When Atari introduced the now classic arcade game Space Invaders in 1978, it was the first video game to make use of rudimentary artificial intelligence (A.I.) in the form of stored movement patterns. A lot has changed since then. Consoles have gotten faster, and computerized opponents have evolved to behave in new and interesting ways. Yet when it comes to most games, developers are still reliant on hard-coded methods for setting a challenge level. This is because players want A.I. that’s good, but not too good.
“It’s very difficult to find that exact break-even point of what is challenging enough for a player versus what’s going to make them feel frustrated and quit,” says Ed Younskevicius, a Course Director in the Game Development program who teaches a class on artificial intelligence in games. “Our goal is to try to fool the player a little bit into thinking the computer is smarter than it actually is.”
To do that, developers employ algorithms to dictate the computer’s behavior. There are dozens of approaches out there, but two of the most popular are finite state machines and behavior trees.
Finite state machines are a simple form of A.I. built around the idea that each object or character in a game has certain number of activities that it’s able to perform. To move from one state to another, something has to trigger it. For instance, a standard guard AI might have three states: patrol, alert, and attack. In the patrol state, the guard might be walking around on a preset path. Once the player makes a noise, it triggers a shift from a patrol state to an alert state. If the player fires a shot or moves closer, the state will change again, from alert to attack, but if the player moves out of the guard’s line of sight, the guard will eventually return to a patrol state.

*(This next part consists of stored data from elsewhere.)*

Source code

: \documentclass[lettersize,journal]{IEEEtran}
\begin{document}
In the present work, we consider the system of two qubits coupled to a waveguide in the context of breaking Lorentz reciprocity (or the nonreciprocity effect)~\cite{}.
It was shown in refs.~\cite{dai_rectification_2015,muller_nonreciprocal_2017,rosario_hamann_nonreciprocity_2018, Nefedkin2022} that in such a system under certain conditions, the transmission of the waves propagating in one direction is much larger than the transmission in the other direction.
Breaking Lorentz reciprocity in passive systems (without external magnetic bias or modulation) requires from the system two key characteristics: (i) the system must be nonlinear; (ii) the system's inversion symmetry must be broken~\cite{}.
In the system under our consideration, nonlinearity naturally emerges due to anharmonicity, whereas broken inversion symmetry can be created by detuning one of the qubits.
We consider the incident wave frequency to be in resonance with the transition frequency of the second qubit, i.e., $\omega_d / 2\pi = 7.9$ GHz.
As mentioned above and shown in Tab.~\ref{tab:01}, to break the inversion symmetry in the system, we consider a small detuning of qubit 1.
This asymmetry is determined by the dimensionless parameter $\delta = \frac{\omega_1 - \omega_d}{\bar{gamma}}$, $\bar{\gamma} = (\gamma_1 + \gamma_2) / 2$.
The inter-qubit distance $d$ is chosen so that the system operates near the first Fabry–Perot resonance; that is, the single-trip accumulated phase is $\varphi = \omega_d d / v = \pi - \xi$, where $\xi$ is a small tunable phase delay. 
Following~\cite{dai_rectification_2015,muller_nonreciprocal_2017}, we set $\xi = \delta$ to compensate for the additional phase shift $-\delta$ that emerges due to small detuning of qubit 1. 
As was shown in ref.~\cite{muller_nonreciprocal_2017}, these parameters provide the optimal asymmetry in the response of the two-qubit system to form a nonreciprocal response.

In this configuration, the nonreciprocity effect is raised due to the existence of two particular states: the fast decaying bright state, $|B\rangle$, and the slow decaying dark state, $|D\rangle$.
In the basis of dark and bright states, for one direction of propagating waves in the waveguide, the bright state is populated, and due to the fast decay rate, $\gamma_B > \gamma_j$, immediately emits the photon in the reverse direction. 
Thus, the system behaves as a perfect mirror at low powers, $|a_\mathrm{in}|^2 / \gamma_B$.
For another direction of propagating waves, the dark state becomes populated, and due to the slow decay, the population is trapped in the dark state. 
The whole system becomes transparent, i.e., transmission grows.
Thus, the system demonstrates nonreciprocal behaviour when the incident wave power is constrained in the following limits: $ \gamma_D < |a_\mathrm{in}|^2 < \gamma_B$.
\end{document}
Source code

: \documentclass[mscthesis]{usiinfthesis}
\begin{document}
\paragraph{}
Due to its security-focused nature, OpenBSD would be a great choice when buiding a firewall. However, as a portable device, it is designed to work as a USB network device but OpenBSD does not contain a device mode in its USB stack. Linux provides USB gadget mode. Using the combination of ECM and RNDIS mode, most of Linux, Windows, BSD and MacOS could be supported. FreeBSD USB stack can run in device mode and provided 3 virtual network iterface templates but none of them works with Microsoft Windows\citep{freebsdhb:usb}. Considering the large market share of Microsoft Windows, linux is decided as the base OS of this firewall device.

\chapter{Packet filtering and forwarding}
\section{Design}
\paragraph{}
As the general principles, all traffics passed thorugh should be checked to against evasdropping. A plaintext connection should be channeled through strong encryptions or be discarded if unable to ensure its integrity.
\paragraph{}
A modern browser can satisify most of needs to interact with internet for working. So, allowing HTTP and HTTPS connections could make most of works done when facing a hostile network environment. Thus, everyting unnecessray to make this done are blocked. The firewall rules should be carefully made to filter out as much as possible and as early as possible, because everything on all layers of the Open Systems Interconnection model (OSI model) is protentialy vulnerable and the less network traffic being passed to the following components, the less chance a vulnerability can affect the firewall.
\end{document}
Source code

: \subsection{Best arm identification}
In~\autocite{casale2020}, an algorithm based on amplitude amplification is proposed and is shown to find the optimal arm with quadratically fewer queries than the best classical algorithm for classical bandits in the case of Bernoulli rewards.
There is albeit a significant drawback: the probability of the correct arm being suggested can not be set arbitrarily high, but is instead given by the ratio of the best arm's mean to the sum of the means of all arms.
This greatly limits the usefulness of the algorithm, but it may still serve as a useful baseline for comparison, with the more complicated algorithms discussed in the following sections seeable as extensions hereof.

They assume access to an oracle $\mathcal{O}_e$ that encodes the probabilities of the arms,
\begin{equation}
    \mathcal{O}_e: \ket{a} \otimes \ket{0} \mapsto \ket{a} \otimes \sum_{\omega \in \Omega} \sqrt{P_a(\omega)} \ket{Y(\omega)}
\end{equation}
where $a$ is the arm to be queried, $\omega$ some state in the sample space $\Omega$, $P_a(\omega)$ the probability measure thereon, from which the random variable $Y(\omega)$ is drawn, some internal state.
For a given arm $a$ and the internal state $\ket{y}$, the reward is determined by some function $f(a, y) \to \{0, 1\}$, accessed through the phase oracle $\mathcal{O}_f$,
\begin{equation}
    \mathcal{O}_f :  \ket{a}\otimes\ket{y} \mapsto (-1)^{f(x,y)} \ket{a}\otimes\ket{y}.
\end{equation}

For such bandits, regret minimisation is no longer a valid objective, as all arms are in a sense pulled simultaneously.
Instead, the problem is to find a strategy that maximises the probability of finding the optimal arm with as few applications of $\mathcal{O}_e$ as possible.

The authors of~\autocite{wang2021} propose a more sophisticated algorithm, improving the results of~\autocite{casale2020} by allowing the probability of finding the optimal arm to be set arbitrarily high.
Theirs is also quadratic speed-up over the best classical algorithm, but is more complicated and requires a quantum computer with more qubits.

For more complex A.I., developers commonly use behavior trees, a system of hierarchical tasks that control the way a computerized opponent makes decisions. The “tree” is made up of basic command nodes (leaves) and higher-level command nodes (branches), with more complex tasks at the top and simpler tasks at the bottom. Returning to our example of a standard guard A.I., let’s assume that “patrol” is the first task he’s able to select from. The algorithm might break that patrol task into smaller, simpler actions—walking around, for instance, or picking up a suspicious item. Each task will break down into smaller ones until the A.I. reaches a point that it can execute a single, simple action. So if our guard is shooting at a player and he runs out of ammo, that might signal the guard to start moving through the tasks associated with a retreat.
While neither of these formulas can be classified as actual “thinking,” they do give the player the impression that something more intelligent is going on.
“People will try to apply meaning to something,” says Ed. “I’ve seen many post-mortems of games where the A.I. programmer will say, ‘I watched these videos of people playing, and they said that the bot did something for a specific reason. But I didn’t code that.’ So just a little bit of randomness thrown in goes a long way.”
If the ultimate goal is to keep the player entertained, then it’s important for developers to build in responses to every potential move a player might make in order to suggest intelligence. If a game involves a computerized companion, such as Ellie in The Last of Us, they should always work with the player rather than getting in the way. Ed suggests paying particular attention to pathfinding, or the way a character moves through the world of the game. A bot that behaves illogically can pull a player out of the game.
“We want bots to do stupid things,” laughs Ed. “But only stupid things that an actual human being would do. If [a bot] does something really stupid like walk into a wall, it looks horrible.”
While A.I. didn’t change much during the first quarter-century of gaming, the last decade has seen radical shifts in technology. Earlier this year, software from Google’s DeepMind artificial intelligence group successfully taught itself to play 22 arcade games—including Space Invaders—without ever being exposed to the rules of gameplay. Gaming companies are now able to apply similar technology to computerized opponents. Microsoft Studios’ open-world racing game Forza Horizon 2 features a neural network system that collects and stores player data as a digital avatar, essentially learning player behavior as the game progresses. These “drivatars” live in the cloud, where they can be called upon to compete against other players, adopting driving styles similar to the human opponents they learned from. It’s a system not unlike a neural network in the brain, and could give us insight into the future of A.I. in gaming.
Despite these advancements, Ed suggests starting simple.
“I have a motto in my class, which is ‘do it dumber.’ The best strategies are often hard-coded simple strategies, and they often perform better because as you’re coding, you’ll be able to understand them and make sure there are no bugs. If you want to do something more complex down the road, then go nuts. But if you do the simple thing first, it’ll give you a nice baseline for testing other approaches.”